I was under the impression that 1) I should avoid implementing supervisor feature and use built-in Supervisor, and 2) a genserver should focus on state management and avoid doing supervision works. For my cases, I may implement all in one genserver.

It seems same with my initial plan using a separate supervisor - let My.TaskScheduler run processes under My.TaskWorkerSupervisor using Supervisor.start_child/2.

However, what is the simpler way for My.TaskScheduler to get the result of the child process? It gets pid of the spawned child, but the process may crash and be restarted by My.TaskWorkerSupervisor. That’s why I thought My.TaskWorkerSupervisor must receive the message from the child process (which does the actual job and returns the result), and then pass it to My.TaskScheduler.

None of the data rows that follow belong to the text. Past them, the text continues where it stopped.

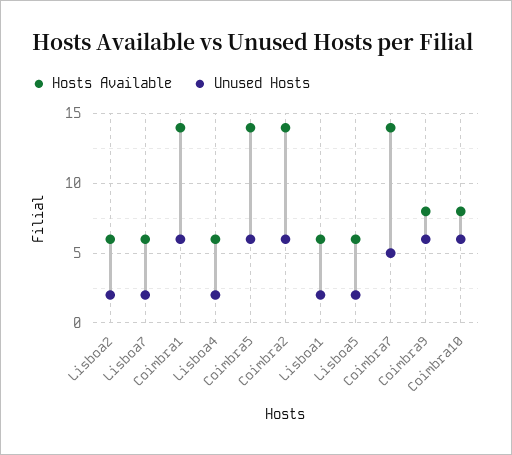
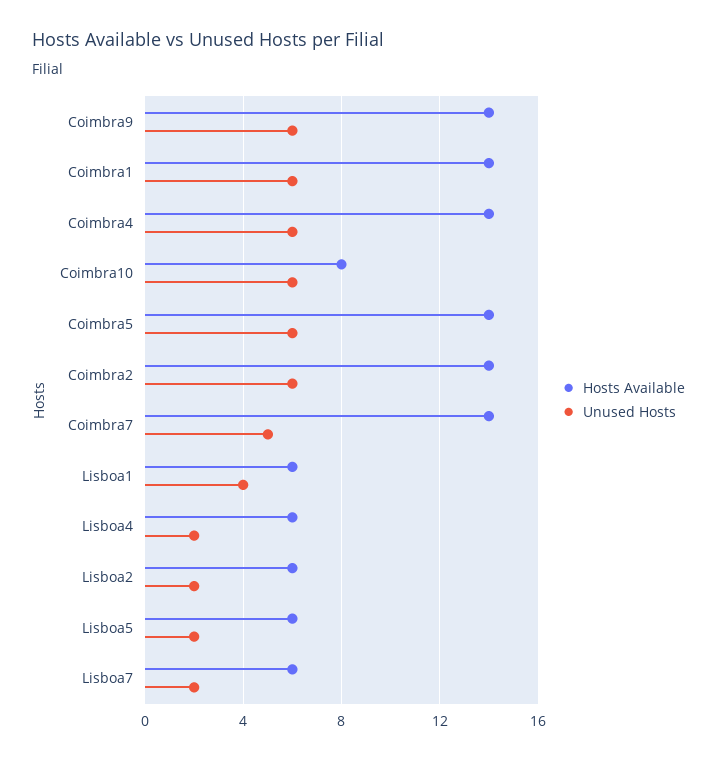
  {
    "Hosts Available": {
      "Lisboa2": 6,
      "Lisboa7": 6,
      "Coimbra1": 14,
      "Lisboa4": 6,
      "Coimbra5": 14,
      "Coimbra2": 14,
      "Lisboa1": 6,
      "Lisboa5": 6,
      "Coimbra7": 14,
-     "Coimbra9": 8,
+     "Coimbra9": 14,
-     "Coimbra10": 8
+     "Coimbra10": 8,
+     "Coimbra4": 14
    },
    "Unused Hosts": {
      "Lisboa2": 2,
      "Lisboa7": 2,
      "Coimbra1": 6,
      "Lisboa4": 2,
      "Coimbra5": 6,
      "Coimbra2": 6,
-     "Lisboa1": 2,
+     "Lisboa1": 4,
      "Lisboa5": 2,
      "Coimbra7": 5,
      "Coimbra9": 6,
-     "Coimbra10": 6
+     "Coimbra10": 6,
+     "Coimbra4": 6
    }
  }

easco · October 26, 2017, 3:30am

The worker (TaskA) can simply tell the My.TaskScheduler when it’s done. Here’s an example:

defmodule My.TaskScheduler do
  use GenServer

  def start_link() do
    GenServer.start_link(__MODULE__, [])
  end

  def init([]) do
    # for this example we'll create the TaskWorkerSupervisor here
    # it could have been created elsewhere  and made available to this 
    # server.
    {:ok, task_sup} = Supervisor.start_link([], strategy: :one_for_one)
    {:ok, %{task_sup: task_sup}}
  end

  def kickoff_workflow(scheduler) do
    GenServer.cast(scheduler, :start_workflow)
  end

  def handle_cast(:start_workflow, %{task_sup: task_sup} = state) do
    IO.puts("Workflow started")

    # We want to start TaskA so we ask for it's child spec and use
    # start_child to get it running.
    task_spec = Supervisor.child_spec({My.TaskA, self()}, [])
    {:ok, task_a} = Supervisor.start_child(task_sup, task_spec)

    {:noreply, state}
  end

  def handle_cast(:task_a_done, %{task_sup: task_sup} = state) do
    IO.puts("Task A is Done!")

    # The supervisor is done with task_a so it doesn't need to remember
    # how to restart it.
    Supervisor.delete_child(task_sup, My.TaskA)

    {:noreply, state}
  end
end

defmodule My.TaskA do
  # this is a gen server that should restart as a transient worker
  use GenServer, restart: :transient

  # start the task - the argumet is the process to notify when
  # the task is done
  def start_link(task_scheduler) do
    # pass the task to notify through to init
    GenServer.start_link(__MODULE__, task_scheduler)
  end

  def init(task_scheduler) do
    # tell this process to do it's thing... if it crashes and restarts
    # it will automatically restart
    do_your_task(self())

    # remember who we're supposed to tell when done
    {:ok, [task_scheduler: task_scheduler]}
  end

  def do_your_task(task_a) do
    GenServer.cast(task_a, :do_it)
  end
  
  def handle_cast(:do_it, [task_scheduler: task_scheduler] = state) do
    # our task takes 2 seconds!
    Process.sleep(2000)

    # tell whomever we were supposed to that we're done
    GenServer.cast(task_scheduler, :task_a_done)

    # ive done my job
    {:stop, :normal, state}
  end
end

In this case the My.TaskWorkerSupervisor is the supervisor created in My.TaskScheduler.init (and stored in :task_sup), but it could simply have been passed in from elsewhere.

When it kicks off My.TaskA it asks it asks for a child_spec and modifies it so that the pid of My.TaskScheduler becomes a parameter that is passed to start_link. It then uses start_child to start a worker with that spec. Because My.TaskA is declared as a GenServer with restart: :transient the supervisor will restart it if it crashes abnormally, but not if it ends normally.

When My.TaskA finishes it’s task, it reports completion back to My.TaskScheduler. Upon getting that completion message, it removes the child_spec for My.TaskA from the supervisor using delete_child It could go on to kick off My.TaskB at that point.